ActiveX objects

The ActiveX technology, also called OLE automation, has originated from OLE2 by building interobject communication on COM (Component Object Model). It allows to use finished objects in an application, which is a ActiveX container.

Terminology


ActiveX control – visual or non-visual object.
ActiveX container – application which allows to use ActiveX objects.
IDispatch – interface allowing to extract a list of all variables and implemented functions from a COM object and then to set/read/call them.

ActiveX control


ActiveX objects are compiled COM objects. They are unique identified by using so-called ClassID - a 128-bit number (e.g. {8BD21D10-EC42-11CE-9E0D-00AA006002F3}), or ProgID (e.g. “Forms.TextBox.1”).
They are generally placed in the Windows system directory and their suffix is .OCX. They must be registered to use them.

ActiveX objects properties


In order to say that a COM object is an ActiveX object, it must support some defined set of functions. The functions allow to create, delete, modify object, change of visual status, persistence and display the dialog box containing settings.
****************
▸ **Work task 1**:
Answer these questions from the ActiveX text, one line each:
(a) What suffix do ActiveX objects generally have?
(b) How large a number is a ClassID?
(c) How does the text define an ActiveX container?
▸ **Work task 2**: Continue the text about ActiveX objects from its last sentence.
****************
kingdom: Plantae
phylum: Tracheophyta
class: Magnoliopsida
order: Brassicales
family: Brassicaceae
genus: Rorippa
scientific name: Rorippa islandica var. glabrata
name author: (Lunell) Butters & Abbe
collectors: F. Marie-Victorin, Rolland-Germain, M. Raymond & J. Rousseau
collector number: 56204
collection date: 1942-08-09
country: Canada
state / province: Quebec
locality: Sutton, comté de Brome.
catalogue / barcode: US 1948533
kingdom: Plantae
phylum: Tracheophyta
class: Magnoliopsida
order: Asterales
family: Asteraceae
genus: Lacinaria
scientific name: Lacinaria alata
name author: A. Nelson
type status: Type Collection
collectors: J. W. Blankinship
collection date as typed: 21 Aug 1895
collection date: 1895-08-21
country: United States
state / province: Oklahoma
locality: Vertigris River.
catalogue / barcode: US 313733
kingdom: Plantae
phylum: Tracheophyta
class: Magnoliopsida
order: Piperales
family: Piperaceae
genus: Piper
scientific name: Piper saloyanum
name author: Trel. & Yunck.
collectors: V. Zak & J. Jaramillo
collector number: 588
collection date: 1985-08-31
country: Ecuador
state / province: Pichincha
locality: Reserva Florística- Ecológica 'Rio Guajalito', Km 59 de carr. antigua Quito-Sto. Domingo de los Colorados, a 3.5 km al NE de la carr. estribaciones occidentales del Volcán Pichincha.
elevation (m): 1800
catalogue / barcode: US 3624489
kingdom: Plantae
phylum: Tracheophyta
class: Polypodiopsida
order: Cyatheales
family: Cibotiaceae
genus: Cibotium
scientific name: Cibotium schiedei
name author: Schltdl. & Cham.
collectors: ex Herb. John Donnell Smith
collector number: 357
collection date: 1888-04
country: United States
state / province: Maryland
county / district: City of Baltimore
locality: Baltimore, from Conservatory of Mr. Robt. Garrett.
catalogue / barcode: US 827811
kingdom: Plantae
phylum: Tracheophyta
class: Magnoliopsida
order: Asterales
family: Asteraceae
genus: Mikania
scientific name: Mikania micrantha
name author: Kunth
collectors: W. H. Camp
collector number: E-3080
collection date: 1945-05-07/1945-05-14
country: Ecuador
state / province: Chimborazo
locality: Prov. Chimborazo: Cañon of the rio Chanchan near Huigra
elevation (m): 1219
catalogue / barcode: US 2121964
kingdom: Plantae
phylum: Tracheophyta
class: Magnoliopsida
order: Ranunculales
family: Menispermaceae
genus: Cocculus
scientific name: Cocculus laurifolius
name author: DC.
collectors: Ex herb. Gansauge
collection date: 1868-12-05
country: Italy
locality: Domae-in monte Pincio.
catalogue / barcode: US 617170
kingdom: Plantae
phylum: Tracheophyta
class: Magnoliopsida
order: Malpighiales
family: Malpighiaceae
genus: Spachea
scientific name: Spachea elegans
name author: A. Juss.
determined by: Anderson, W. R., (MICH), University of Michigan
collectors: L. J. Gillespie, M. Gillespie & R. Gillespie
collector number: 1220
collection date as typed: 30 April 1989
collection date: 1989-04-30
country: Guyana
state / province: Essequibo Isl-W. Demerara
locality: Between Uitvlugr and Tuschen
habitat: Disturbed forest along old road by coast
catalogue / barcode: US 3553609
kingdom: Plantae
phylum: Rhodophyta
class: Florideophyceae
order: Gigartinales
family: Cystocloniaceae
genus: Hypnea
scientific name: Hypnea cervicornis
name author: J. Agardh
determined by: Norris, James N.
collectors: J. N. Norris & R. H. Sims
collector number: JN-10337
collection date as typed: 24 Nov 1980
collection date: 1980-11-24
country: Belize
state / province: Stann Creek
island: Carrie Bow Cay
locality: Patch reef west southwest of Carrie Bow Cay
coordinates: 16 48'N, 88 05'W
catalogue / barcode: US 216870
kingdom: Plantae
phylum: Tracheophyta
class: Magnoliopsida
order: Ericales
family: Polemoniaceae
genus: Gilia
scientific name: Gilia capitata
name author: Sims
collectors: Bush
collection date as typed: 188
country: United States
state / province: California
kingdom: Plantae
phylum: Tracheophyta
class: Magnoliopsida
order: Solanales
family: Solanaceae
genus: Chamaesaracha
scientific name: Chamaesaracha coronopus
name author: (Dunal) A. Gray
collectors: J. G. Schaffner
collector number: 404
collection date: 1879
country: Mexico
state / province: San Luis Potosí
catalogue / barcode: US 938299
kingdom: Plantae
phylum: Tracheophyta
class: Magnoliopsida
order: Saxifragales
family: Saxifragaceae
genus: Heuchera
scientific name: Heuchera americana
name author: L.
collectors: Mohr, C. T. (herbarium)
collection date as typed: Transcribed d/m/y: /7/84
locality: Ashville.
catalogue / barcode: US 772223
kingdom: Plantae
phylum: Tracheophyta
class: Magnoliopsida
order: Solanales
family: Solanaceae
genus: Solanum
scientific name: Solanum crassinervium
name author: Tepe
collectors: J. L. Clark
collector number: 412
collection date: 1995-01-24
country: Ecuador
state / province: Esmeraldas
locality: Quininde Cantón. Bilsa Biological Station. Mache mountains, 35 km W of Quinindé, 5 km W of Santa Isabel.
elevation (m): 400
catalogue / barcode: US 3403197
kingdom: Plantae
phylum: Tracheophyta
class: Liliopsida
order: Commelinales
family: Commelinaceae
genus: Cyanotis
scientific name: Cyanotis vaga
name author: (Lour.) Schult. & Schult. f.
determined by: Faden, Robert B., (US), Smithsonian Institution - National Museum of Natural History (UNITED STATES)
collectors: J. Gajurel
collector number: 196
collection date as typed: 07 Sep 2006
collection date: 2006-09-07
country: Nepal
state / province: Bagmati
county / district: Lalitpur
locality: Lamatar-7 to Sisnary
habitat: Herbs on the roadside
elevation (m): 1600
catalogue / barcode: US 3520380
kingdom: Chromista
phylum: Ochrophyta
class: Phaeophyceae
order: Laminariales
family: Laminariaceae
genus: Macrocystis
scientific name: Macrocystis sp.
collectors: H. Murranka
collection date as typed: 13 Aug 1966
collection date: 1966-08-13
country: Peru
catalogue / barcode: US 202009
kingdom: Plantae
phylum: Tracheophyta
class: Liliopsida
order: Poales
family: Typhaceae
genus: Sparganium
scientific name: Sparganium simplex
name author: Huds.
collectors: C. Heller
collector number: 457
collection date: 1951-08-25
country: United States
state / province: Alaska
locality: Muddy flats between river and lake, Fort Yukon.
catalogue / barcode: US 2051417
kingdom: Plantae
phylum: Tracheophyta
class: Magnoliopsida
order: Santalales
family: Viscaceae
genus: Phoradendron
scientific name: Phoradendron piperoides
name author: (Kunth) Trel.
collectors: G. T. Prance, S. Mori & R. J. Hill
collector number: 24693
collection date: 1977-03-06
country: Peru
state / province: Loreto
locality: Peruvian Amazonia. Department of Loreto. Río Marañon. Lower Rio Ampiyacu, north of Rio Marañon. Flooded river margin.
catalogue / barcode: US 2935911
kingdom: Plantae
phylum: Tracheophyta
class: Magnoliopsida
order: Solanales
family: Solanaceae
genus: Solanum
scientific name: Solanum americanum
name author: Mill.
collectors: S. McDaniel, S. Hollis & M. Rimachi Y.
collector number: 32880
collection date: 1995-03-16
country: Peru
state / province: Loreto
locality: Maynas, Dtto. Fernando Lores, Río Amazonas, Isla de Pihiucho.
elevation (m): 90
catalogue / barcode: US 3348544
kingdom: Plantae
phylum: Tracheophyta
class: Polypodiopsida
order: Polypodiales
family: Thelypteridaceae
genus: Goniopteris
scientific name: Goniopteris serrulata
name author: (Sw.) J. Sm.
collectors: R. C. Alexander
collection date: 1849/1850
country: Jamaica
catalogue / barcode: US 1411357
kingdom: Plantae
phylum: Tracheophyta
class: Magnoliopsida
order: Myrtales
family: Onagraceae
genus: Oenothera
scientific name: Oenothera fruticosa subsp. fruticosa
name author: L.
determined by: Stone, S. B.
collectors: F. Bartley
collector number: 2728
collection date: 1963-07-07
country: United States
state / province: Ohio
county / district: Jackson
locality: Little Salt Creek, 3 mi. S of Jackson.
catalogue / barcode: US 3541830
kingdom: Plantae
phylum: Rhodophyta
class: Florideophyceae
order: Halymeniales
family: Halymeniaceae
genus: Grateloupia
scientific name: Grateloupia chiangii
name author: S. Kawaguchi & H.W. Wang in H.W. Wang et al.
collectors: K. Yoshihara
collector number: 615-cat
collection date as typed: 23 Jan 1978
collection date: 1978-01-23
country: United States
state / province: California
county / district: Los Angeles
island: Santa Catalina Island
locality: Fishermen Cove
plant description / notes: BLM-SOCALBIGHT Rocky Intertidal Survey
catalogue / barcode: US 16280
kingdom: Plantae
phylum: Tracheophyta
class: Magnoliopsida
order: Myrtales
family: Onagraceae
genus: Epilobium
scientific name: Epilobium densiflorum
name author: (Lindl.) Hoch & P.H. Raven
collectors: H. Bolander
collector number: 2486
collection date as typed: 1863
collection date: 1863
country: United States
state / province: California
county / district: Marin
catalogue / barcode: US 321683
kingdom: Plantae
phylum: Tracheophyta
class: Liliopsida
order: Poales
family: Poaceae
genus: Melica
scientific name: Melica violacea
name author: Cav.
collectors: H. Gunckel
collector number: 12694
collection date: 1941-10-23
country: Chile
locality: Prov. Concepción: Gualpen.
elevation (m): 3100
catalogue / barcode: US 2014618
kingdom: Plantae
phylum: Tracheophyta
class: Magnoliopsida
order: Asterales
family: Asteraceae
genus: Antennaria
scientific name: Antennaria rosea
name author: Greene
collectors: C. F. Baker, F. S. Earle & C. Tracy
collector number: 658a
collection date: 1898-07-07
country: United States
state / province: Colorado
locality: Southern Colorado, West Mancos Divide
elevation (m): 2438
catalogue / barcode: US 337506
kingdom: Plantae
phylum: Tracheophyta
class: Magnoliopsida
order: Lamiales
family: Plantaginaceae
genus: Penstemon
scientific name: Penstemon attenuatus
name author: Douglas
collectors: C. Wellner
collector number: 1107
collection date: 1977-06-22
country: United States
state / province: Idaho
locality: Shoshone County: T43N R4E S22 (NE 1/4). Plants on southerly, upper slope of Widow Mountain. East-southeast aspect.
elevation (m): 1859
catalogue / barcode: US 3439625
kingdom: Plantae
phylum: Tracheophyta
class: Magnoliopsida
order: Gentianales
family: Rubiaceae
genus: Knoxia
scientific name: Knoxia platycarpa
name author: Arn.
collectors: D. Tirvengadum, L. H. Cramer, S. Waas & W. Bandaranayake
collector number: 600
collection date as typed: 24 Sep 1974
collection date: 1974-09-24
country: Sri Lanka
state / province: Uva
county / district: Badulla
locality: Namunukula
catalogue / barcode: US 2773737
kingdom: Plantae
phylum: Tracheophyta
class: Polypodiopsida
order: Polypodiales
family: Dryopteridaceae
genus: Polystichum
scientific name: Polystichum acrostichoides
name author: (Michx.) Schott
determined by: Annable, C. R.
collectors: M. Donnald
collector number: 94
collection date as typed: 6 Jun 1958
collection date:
****************
▸ **Written reply 1**:
(a) .OCX
(b) 128-bit
(c) An application which allows to use ActiveX objects.

▸ **Written reply 2**:
Most of ActiveX objects allow saving and backward reading own status into a persistent variable (stream), so values of variables and data can be saved e.g. in a file on disk or into database. Object, during creating, can be initialized by this data.
ActiveX objects allow, by means of their variables and functions, accessing to embedded COM objects, which mostly support IDispatch interface. An example of an embedded object is object ActiveSheet embedded into ActiveX object Spreadsheet. Container can get the IDispatch address of embedded object and communicate through the interface with the object. Having finished work with the interface, the container must release it.

Communication


Each ActiveX object contains next extra set of functions providing functionality of particular object. As most of ActiveX objects support IDispatch interface, the container can detect, during creating an ActiveX object, which functions and with which parameters are known for the object and call them if needs.

Backward, ActiveX objects send events to the container. The events are also sent via IDispatch interface, so the container knows the text representation of an event as well as number, names and values of the event parameters.
An event can be e.g. user's interaction with an object (e.g. mouse click), or change of an object etc.

By default, an ActiveX object sends two types of events relating a change of object variables. The first type is OnRequestEdit(<variable name>), where the container can stop the change. The second type is event OnChanged(<variable name>), which inform that variable has been changed.